Recorded data:
= Beginning of Section =

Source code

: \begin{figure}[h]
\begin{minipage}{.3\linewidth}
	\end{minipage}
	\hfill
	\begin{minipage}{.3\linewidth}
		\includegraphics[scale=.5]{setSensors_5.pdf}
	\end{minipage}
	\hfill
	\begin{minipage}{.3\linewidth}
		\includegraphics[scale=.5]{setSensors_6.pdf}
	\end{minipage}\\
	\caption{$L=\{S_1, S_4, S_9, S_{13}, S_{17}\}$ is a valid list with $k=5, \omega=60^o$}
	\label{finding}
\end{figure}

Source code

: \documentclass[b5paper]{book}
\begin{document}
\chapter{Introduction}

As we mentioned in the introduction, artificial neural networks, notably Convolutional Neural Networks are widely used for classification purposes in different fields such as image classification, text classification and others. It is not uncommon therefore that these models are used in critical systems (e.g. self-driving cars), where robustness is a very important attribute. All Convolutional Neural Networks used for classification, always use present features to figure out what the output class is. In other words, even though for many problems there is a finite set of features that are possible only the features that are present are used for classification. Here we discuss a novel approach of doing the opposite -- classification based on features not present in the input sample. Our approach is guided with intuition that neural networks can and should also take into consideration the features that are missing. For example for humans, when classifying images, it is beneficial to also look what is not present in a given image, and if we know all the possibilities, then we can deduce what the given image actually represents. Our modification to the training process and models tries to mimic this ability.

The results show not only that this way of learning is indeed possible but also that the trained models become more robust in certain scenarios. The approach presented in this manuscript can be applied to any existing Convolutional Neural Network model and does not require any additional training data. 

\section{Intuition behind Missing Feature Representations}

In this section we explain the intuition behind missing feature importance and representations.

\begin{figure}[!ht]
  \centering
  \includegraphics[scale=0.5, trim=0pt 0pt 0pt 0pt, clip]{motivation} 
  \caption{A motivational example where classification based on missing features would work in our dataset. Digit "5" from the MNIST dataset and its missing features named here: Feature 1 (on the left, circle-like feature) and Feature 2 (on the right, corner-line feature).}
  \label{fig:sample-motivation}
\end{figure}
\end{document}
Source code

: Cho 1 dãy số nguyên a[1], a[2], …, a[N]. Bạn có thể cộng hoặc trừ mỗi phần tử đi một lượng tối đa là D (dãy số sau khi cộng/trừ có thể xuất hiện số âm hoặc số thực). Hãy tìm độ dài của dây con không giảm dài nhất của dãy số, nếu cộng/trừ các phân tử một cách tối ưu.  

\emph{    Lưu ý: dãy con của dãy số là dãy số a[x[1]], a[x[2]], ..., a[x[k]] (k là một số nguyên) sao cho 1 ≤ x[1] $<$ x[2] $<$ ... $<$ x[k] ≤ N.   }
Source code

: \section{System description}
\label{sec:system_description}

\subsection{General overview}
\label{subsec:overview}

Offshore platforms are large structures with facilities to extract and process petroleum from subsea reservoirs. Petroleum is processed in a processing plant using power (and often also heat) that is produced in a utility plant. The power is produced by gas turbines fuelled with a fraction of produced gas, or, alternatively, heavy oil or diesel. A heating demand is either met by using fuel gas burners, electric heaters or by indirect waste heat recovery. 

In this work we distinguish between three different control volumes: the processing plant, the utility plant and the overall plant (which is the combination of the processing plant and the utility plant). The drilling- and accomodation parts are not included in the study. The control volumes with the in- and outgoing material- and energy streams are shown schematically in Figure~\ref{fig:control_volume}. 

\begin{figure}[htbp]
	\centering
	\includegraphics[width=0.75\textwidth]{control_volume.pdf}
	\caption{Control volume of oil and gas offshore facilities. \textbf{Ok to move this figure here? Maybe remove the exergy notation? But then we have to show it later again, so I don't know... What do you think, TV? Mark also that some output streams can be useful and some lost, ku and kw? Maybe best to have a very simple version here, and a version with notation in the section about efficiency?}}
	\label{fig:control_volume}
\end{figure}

= End of Section =

■ **Action item**: Transcribe each entry verbatim, leaving none out.

■ **Answer section**:
Source code

: \begin{figure}[h]
\begin{minipage}{.3\linewidth}
	\end{minipage}
	\hfill
	\begin{minipage}{.3\linewidth}
		\includegraphics[scale=.5]{setSensors_5.pdf}
	\end{minipage}
	\hfill
	\begin{minipage}{.3\linewidth}
		\includegraphics[scale=.5]{setSensors_6.pdf}
	\end{minipage}\\
	\caption{$L=\{S_1, S_4, S_9, S_{13}, S_{17}\}$ is a valid list with $k=5, \omega=60^o$}
	\label{finding}
\end{figure}

Source code

: \documentclass[b5paper]{book}
\begin{document}
\chapter{Introduction}

As we mentioned in the introduction, artificial neural networks, notably Convolutional Neural Networks are widely used for classification purposes in different fields such as image classification, text classification and others. It is not uncommon therefore that these models are used in critical systems (e.g. self-driving cars), where robustness is a very important attribute. All Convolutional Neural Networks used for classification, always use present features to figure out what the output class is. In other words, even though for many problems there is a finite set of features that are possible only the features that are present are used for classification. Here we discuss a novel approach of doing the opposite -- classification based on features not present in the input sample. Our approach is guided with intuition that neural networks can and should also take into consideration the features that are missing. For example for humans, when classifying images, it is beneficial to also look what is not present in a given image, and if we know all the possibilities, then we can deduce what the given image actually represents. Our modification to the training process and models tries to mimic this ability.

The results show not only that this way of learning is indeed possible but also that the trained models become more robust in certain scenarios. The approach presented in this manuscript can be applied to any existing Convolutional Neural Network model and does not require any additional training data. 

\section{Intuition behind Missing Feature Representations}

In this section we explain the intuition behind missing feature importance and representations.

\begin{figure}[!ht]
  \centering
  \includegraphics[scale=0.5, trim=0pt 0pt 0pt 0pt, clip]{motivation} 
  \caption{A motivational example where classification based on missing features would work in our dataset. Digit "5" from the MNIST dataset and its missing features named here: Feature 1 (on the left, circle-like feature) and Feature 2 (on the right, corner-line feature).}
  \label{fig:sample-motivation}
\end{figure}
\end{document}
Source code

: Cho 1 dãy số nguyên a[1], a[2], …, a[N]. Bạn có thể cộng hoặc trừ mỗi phần tử đi một lượng tối đa là D (dãy số sau khi cộng/trừ có thể xuất hiện số âm hoặc số thực). Hãy tìm độ dài của dây con không giảm dài nhất của dãy số, nếu cộng/trừ các phân tử một cách tối ưu.  

\emph{    Lưu ý: dãy con của dãy số là dãy số a[x[1]], a[x[2]], ..., a[x[k]] (k là một số nguyên) sao cho 1 ≤ x[1] $<$ x[2] $<$ ... $<$ x[k] ≤ N.   }
Source code

: \section{System description}
\label{sec:system_description}

\subsection{General overview}
\label{subsec:overview}

Offshore platforms are large structures with facilities to extract and process petroleum from subsea reservoirs. Petroleum is processed in a processing plant using power (and often also heat) that is produced in a utility plant. The power is produced by gas turbines fuelled with a fraction of produced gas, or, alternatively, heavy oil or diesel. A heating demand is either met by using fuel gas burners, electric heaters or by indirect waste heat recovery. 

In this work we distinguish between three different control volumes: the processing plant, the utility plant and the overall plant (which is the combination of the processing plant and the utility plant). The drilling- and accomodation parts are not included in the study. The control volumes with the in- and outgoing material- and energy streams are shown schematically in Figure~\ref{fig:control_volume}. 

\begin{figure}[htbp]
	\centering
	\includegraphics[width=0.75\textwidth]{control_volume.pdf}
	\caption{Control volume of oil and gas offshore facilities. \textbf{Ok to move this figure here? Maybe remove the exergy notation? But then we have to show it later again, so I don't know... What do you think, TV? Mark also that some output streams can be useful and some lost, ku and kw? Maybe best to have a very simple version here, and a version with notation in the section about efficiency?}}
	\label{fig:control_volume}
\end{figure}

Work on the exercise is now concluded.